On a divergent population in west Africa, and multiple instances of hybridizing with other archaic populations, some cases startling late, if not record-holders for late outcrosses: “Recovering signals of ghost archaic admixture in the genomes of present-day Africans” Still in preprint.

That was pretty much to be expected though. We evolved in Africa, so a more gradual cline with a number of separations of shorter duration was to be expected.

Thanks for the references, they are fascinating to me. However, I’m not equipped to decipher everything and there seems to be some assumption of common knowledge among researchers that’s not common to me. So, a couple more questions.

  1. I’m going to simplify this to ask the question and maybe I’m oversimplifying but here goes:

Human nose hair gene: ATCG. Known Neanderthal nose hair gene: ATCC. Not a match.

Human ear hair: GCTA. Known Neanderthal: GCTA. Aha! We share genes!

Human back hair: GGGA. Known Neanderthal: GGGT. Inference: This gene is from a “ghost population” of Neanderthals. How can we make that leap?

  1. The first article mentioned using for comparison the DNA of an archaic human who was not a direct ancestor of present day humans. Is it possible that modern humans are simply descendants of one group who bred with one particular group on Neanderthals, and that other archaic humans DID interbreed more with other groups of Neanderthals? Or is that question answered by the article and I just didn’t realize it?

I have trouble imagining wood knives or hand axes - or whatever they would be - being useful to cut up relatively fresh raw meat. One can imagine the first one to cut his /her hand on a sharp stone thought - Hey, this will divide up the ham hindquarters nicely. After all, we generally didn’t have the teeth to pull kills apart barehanded.

Any thoughts as to when clothing/covering or constructed shelters first happened? There’s the presumption that caves pre-dated constructed shelter, but I would imagine by the age of Neanderthals that a cave was just a convenient time-saver.

I didn’t mean to say that wood tools were used for cutting meat. Just that wood tool making almost certainly preceded stone tool making. The wood tools would have been used for other purposes.

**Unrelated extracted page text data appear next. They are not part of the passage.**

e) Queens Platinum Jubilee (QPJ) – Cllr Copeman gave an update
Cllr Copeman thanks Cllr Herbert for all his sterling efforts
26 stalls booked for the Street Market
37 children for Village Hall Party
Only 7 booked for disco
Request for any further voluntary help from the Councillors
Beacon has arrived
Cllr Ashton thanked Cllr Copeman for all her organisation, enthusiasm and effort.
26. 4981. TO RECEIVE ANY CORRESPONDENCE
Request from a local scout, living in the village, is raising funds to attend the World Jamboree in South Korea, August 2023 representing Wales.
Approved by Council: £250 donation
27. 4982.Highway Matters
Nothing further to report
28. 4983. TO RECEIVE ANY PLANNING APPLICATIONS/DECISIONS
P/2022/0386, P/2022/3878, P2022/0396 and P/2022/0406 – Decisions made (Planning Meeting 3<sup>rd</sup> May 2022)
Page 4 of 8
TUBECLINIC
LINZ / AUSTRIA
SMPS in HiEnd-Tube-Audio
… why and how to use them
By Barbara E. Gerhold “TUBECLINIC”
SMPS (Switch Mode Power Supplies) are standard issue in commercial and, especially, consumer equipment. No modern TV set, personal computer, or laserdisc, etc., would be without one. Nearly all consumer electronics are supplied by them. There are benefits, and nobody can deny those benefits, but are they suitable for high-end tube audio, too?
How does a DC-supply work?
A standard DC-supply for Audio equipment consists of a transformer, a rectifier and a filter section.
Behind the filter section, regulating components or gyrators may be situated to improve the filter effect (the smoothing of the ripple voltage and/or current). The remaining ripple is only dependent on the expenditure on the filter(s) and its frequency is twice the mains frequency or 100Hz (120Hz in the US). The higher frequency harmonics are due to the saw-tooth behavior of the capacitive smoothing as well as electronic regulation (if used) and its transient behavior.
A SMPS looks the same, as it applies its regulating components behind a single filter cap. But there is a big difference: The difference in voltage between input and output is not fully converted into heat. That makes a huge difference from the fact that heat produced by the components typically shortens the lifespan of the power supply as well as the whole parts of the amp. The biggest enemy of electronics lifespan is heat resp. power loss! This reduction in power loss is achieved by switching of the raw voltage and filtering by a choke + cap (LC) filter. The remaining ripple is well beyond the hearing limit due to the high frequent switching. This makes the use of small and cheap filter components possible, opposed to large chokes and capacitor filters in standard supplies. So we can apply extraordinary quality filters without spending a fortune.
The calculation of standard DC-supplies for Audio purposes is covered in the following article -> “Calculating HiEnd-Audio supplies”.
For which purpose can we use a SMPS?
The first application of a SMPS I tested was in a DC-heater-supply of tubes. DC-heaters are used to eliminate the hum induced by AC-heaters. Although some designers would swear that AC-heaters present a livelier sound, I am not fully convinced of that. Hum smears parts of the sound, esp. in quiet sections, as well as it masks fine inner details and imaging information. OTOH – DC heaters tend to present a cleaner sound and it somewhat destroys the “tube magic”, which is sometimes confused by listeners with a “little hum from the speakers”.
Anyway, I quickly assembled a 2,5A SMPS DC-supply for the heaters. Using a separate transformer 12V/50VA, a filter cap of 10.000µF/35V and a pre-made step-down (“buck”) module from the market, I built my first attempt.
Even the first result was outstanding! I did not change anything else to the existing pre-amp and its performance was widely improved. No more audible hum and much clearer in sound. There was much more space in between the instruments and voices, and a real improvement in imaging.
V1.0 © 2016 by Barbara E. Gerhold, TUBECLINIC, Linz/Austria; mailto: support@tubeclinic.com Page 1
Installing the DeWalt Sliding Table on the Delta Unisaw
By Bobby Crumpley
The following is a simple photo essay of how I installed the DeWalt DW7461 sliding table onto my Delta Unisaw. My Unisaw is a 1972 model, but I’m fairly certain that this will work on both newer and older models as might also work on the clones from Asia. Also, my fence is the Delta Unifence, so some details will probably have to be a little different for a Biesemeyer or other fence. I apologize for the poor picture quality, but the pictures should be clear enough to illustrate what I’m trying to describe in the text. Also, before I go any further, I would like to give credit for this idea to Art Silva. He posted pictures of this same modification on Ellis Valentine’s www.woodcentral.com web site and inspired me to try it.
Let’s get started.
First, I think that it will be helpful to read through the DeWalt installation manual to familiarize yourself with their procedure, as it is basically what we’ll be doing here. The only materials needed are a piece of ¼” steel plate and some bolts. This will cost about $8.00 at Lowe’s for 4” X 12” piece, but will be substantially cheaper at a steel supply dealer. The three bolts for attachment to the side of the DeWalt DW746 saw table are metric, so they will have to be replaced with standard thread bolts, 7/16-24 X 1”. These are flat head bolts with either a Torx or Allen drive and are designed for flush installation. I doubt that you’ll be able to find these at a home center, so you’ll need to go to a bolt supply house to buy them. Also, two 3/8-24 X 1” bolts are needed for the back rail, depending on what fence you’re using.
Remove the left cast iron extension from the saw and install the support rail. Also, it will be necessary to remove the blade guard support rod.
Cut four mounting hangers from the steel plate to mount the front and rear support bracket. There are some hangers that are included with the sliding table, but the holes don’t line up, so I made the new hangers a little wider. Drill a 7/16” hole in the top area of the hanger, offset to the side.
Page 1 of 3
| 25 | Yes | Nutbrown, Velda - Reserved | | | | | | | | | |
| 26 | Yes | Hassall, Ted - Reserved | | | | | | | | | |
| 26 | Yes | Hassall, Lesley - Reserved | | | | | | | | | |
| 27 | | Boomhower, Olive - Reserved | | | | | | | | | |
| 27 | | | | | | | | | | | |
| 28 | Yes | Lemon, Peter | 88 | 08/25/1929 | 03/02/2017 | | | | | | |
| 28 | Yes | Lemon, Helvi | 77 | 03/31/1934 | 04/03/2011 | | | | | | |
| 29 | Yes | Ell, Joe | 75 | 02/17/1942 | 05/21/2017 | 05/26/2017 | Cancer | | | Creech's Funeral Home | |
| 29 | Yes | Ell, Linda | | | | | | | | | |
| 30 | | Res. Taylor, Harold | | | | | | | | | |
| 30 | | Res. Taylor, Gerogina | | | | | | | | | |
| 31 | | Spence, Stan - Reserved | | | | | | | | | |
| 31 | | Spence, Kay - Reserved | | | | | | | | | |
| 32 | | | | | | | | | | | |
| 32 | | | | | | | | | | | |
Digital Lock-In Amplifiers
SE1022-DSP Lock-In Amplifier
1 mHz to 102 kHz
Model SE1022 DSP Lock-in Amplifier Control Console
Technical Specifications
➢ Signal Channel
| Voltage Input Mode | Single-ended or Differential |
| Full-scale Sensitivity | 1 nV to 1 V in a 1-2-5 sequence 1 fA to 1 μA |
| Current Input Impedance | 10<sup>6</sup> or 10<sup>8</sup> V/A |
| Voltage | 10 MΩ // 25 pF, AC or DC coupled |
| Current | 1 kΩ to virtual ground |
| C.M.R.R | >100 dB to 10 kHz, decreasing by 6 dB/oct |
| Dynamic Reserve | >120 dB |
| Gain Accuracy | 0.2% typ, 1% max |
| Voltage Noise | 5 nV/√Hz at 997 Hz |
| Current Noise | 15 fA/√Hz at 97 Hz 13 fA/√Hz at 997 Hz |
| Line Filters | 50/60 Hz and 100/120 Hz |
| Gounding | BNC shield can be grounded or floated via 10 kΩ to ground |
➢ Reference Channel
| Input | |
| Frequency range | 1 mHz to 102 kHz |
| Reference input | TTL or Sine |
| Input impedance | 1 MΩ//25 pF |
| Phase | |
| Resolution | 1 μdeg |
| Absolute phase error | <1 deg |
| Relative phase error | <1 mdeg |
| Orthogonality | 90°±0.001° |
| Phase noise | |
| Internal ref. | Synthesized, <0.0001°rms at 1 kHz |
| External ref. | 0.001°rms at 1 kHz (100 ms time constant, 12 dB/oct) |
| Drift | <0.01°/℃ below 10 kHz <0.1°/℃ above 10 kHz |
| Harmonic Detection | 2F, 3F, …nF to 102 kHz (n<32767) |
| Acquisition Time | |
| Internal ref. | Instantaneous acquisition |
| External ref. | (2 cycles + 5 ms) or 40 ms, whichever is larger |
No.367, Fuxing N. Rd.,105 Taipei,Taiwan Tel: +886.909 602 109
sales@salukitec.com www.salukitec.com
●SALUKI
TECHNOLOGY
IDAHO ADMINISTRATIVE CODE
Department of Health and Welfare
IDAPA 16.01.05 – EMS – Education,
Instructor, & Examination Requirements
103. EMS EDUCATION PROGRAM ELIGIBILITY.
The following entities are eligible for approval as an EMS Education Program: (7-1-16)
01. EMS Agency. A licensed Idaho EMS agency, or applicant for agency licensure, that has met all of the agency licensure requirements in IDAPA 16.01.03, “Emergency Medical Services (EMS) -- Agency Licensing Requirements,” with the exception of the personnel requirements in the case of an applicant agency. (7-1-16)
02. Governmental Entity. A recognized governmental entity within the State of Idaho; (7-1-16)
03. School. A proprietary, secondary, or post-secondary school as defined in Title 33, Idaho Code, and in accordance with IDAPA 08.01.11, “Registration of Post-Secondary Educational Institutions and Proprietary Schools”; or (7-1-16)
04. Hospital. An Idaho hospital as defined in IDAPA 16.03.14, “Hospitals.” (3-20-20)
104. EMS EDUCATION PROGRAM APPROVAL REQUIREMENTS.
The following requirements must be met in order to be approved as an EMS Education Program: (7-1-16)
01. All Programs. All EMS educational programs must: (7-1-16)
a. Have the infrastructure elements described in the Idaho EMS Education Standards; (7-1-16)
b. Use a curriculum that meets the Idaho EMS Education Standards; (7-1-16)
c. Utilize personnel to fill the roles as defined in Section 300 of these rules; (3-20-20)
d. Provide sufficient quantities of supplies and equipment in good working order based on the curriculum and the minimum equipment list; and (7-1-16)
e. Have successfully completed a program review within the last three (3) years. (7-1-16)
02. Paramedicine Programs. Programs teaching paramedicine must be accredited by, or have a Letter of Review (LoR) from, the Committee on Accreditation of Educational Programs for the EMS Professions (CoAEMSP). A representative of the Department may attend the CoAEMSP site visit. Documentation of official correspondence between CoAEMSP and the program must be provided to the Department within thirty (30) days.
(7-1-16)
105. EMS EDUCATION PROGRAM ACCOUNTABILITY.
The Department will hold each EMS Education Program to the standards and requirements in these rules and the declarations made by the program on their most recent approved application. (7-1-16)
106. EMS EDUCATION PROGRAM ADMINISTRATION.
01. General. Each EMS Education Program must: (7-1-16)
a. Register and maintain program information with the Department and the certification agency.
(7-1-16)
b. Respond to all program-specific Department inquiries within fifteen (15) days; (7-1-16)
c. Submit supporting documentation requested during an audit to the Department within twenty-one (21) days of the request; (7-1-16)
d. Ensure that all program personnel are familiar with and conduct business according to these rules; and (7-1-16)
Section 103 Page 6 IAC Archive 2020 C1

There is conjecture based on the evolutionary history of lice that supports clothing at around 60k years ago. But it’s hard to imagine Neanderthals without some sort of clothing, and unless their ancestors were covered with fur, they would have needed it, too. Neanderthals, as a species, are about as old as we are (about 300k years ago), and their predecessors in Europe go back much further than that.

Right. You get an idea of how this is like when you find someone has already picked the wild blackberries you have been harvesting year after year. Either you give up blackberry jam, find a new berry patch, or kill the intruders.

My thought is that it’s one thing to find a freshly killed carcass abandoned by the lions, and chase away the hyenas with pointy sticks (wood tools). It’s another to have an intact gazelle with a few pointy stick wounds or a bashed in skull and then figure out how to translate intact skin into dressed meat ready to cook; not to mention disassembly to make the meal take-away.
Presumably one tack is to burn off the skin - build a fire around the thing and wait until you can pick or scrape off the outer bits and chew on the interior… but that’s out in the open, there better be firewood nearby. I don’t imagine them backing off and letting the hyenas get things started, but that’s a strategy. More likely, they learned to scrape the last bits off found carcasses with stones found with a sharp-ish edge, then refined that skill when they began taking out their own game.